Politics can have a serious effect on a budget. If a certain section of the community is experiencing a high crime rate, the policymakers may decide to take money from the fire department and other city budgets to increase police protection, add more lighting, increase crime prevention programs, and strengthen the neighborhoods through various outreach programs. When this happens, your dollars decrease and your ability to effectively address fires in the community will also suffer. Hence, once again, it is not the gallons per minute – it is the dollars per year that will put out the fires.

The never-ending fire problem

Some have argued that as fires have decreased, the dollars needed to operate a modern fire department should be looked at and even decreased to reflect the decrease in the number of fires. I would offer back that a modern fire department should not be budgeted based upon the number of fires in a community, but the risk to the community. Every community, every home, every person is at risk of fire. We can do all we can to decrease fires through prevention, education, building and fire codes, smoke alarms, and other tools, but there are still fires – there will always be fires.

The latest data from 2020 reflects 490,500 structure fire in the United States – and don’t forget 277,000 brush, grass and wildland fires, 225,000 rubbish fires and 173,000 vehicle fires.
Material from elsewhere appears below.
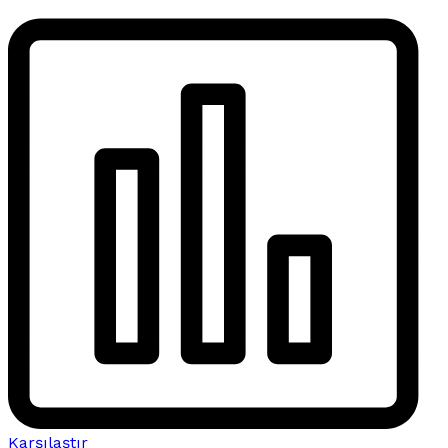
Karşılaştır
Fire is clearly still a problem in the United States. Just ask the loved ones of the approximately 3,500 civilians who were killed in fires in 2020. So never allow anyone to use the argument that fires are decreasing and therefore reducing staffing or fire stations is justifiable.

Creative funding sources

Never forget to be innovative and look for other funding sources, such a FEMA grants, donations from philanthropic organizations, grants from state agencies, or partnerships with other local or state agencies are always options. Try setting up a foundation where people can donate money to smoke alarm purchases that can be installed in homes in the community. It will certainly supplement your budget line for the purchases of smoke alarms.

Operating a modern fire department with the necessary funds will always be difficult. Thinking in terms of the “dollars per year” versus the “gallons per minute” to combat fire will certainly help put your budget in perspective and help to make the arguments need to justify budget requests.